Bank of England Governor Mark Carney said an orderly departure by the U.K. from the European Union does not necessarily mean that the central bank would resume lifting interest rates.

"I'm not going to pre-commit, there is a lot of contingencies there," Carney said in an interview with Bloomberg News on. Oct 18, noting that global economic growth would be taken into account in the central bank's monetary policy decisions.

Carney made the statement a day after the U.K. and EU struck a revised withdrawal agreement, which is due to be voted on at the U.K. Parliament Oct. 19.

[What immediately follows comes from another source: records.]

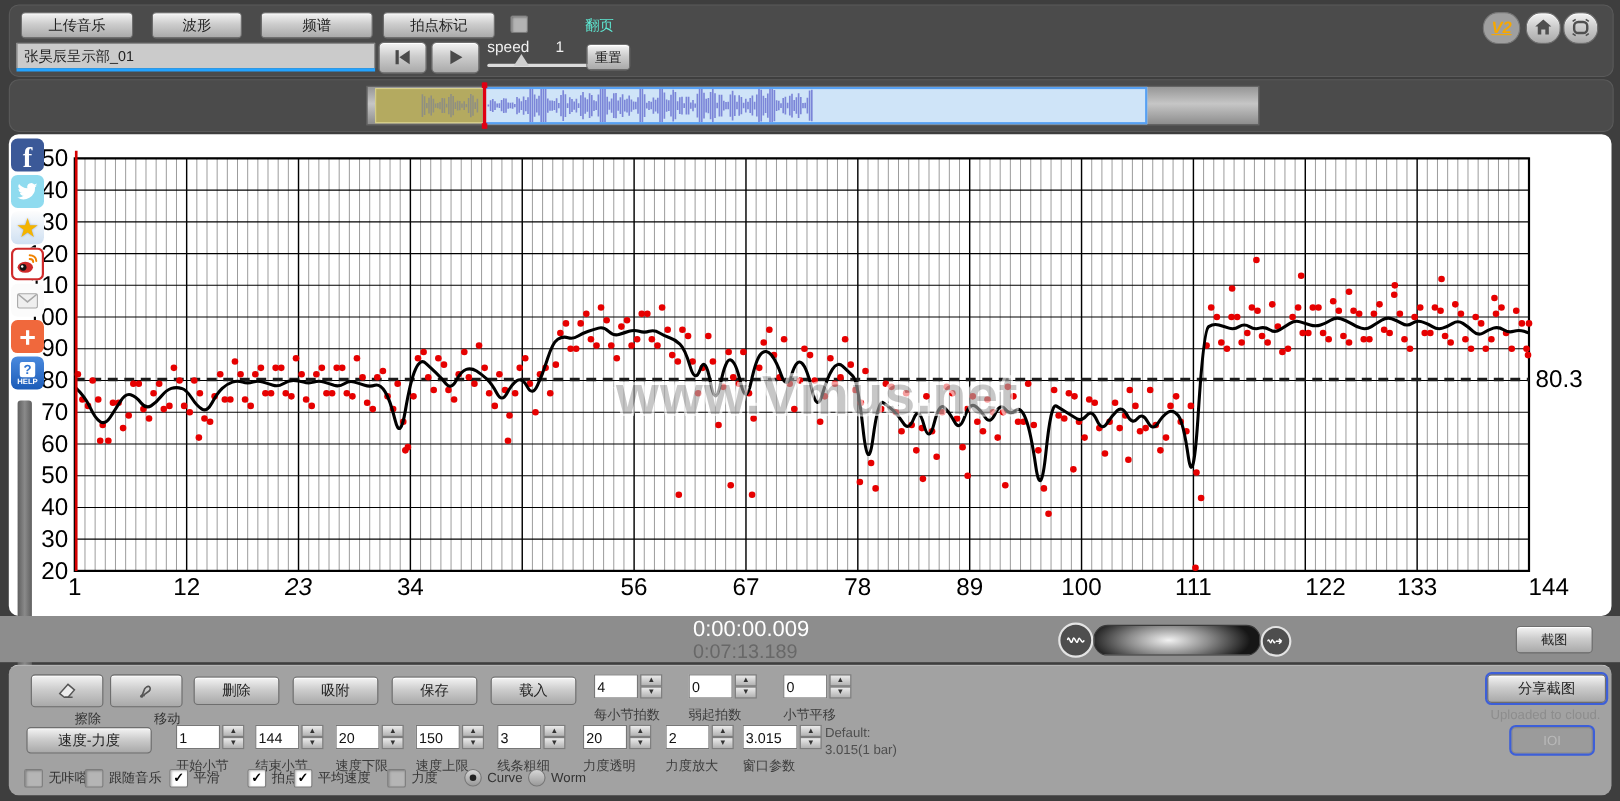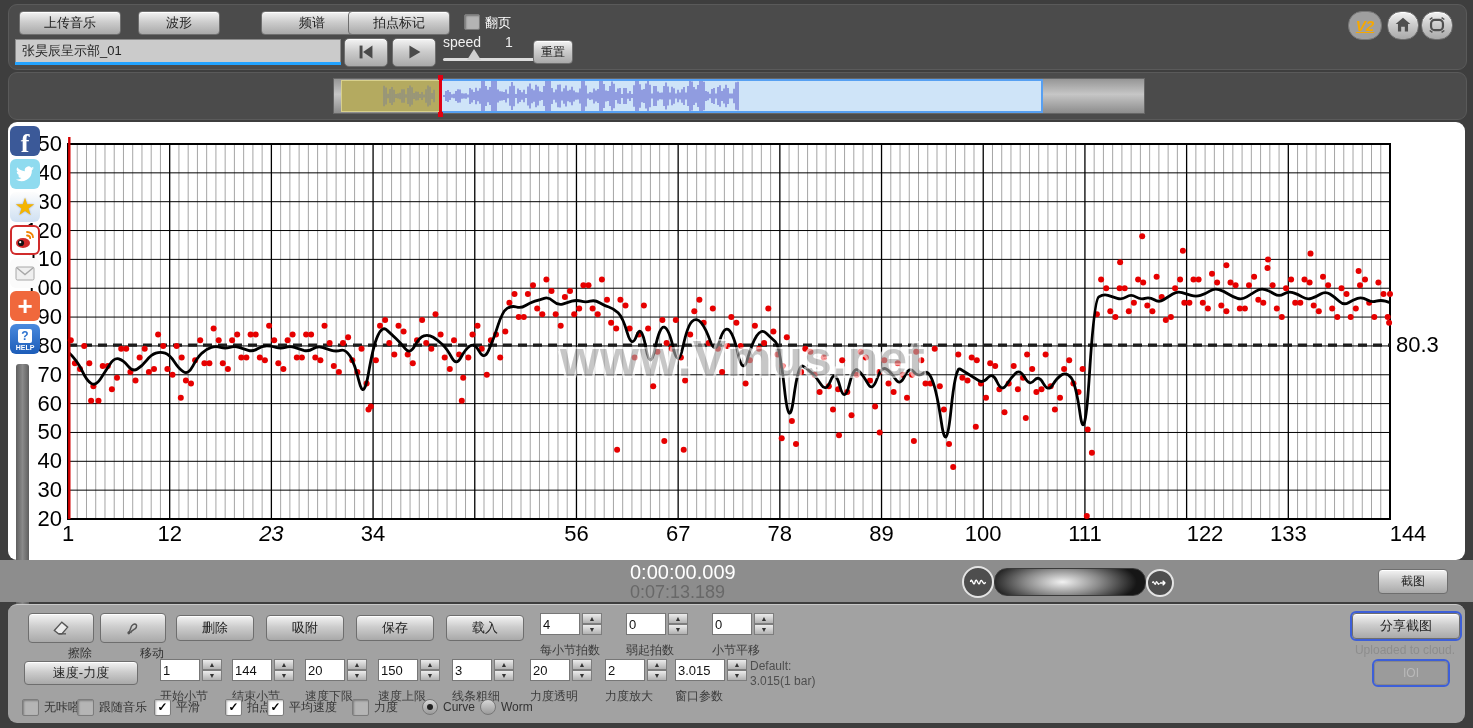--- a/index.html
+++ b/index.html
@@ -115,7 +115,7 @@
   <div class="topbar">
     <div class="btn tb-btn" style="left:10px;width:100px;">上传音乐</div>
     <div class="btn tb-btn" style="left:129px;width:80px;">波形</div>
-    <div class="btn tb-btn" style="left:228px;width:100px;margin-left:24px;">频谱</div>
+    <div class="btn tb-btn" style="left:228px;width:100px;">频谱</div>
     <div class="btn tb-btn" style="left:339px;width:100px;">拍点标记</div>
     <span class="chk" style="position:absolute;left:455px;top:9px;"></span>
     <span class="wlabel" style="position:absolute;left:476px;top:9px;">翻页</span>

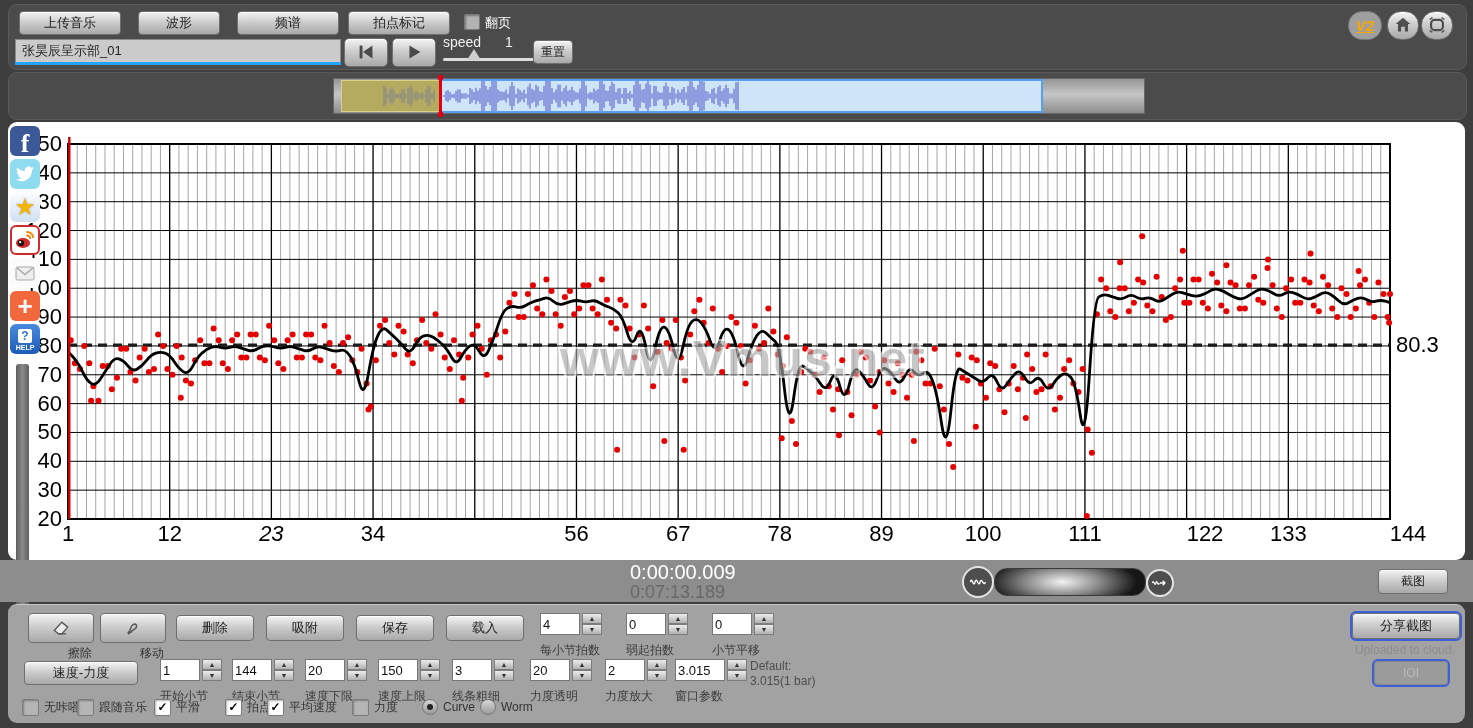--- a/index.html
+++ b/index.html
@@ -14,7 +14,7 @@
   .tb-btn{position:absolute;top:6px;height:22px;line-height:22px;}
   .chk{width:14px;height:14px;background:#b3b3b3;border:1px solid #7a7a7a;border-radius:2px;
        box-shadow:inset 1px 1px 2px rgba(0,0,0,.35);display:inline-block;}
-  .wlabel{color:#ffffff;font-size:13px;}
+  .wlabel{color:#5eead4;font-size:13px;margin-left:47px;}
   .fileinput{position:absolute;left:6px;top:34px;width:312px;height:20px;background:#cbcbcb;
              border:1px solid #8a8a8a;border-bottom:none;color:#222;font-size:13px;padding:1px 6px;
              font-family:"Liberation Sans",sans-serif;}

Carney said the BoE would react in a "normal time frame" if the U.K. crashes out of the EU without a deal. He added that policymakers are not divided on the overall strategy for a no-deal Brexit.

BoE Deputy Governor Dave Ramsden said a day earlier that a smooth Brexit would result in rate hike debates among policymakers. He said the central bank's guidance that "limited and gradual" rate increases would be appropriate following an orderly departure remains valid.

The BOE will announce its next monetary policy decision on Nov. 7, a week after the Oct. 31 Brexit date.

The U.K. government is required to ask the EU by Oct. 19 to extend the Brexit date to Jan. 31, 2020, unless Parliament approves the withdrawal agreement or agrees to a no-deal exit.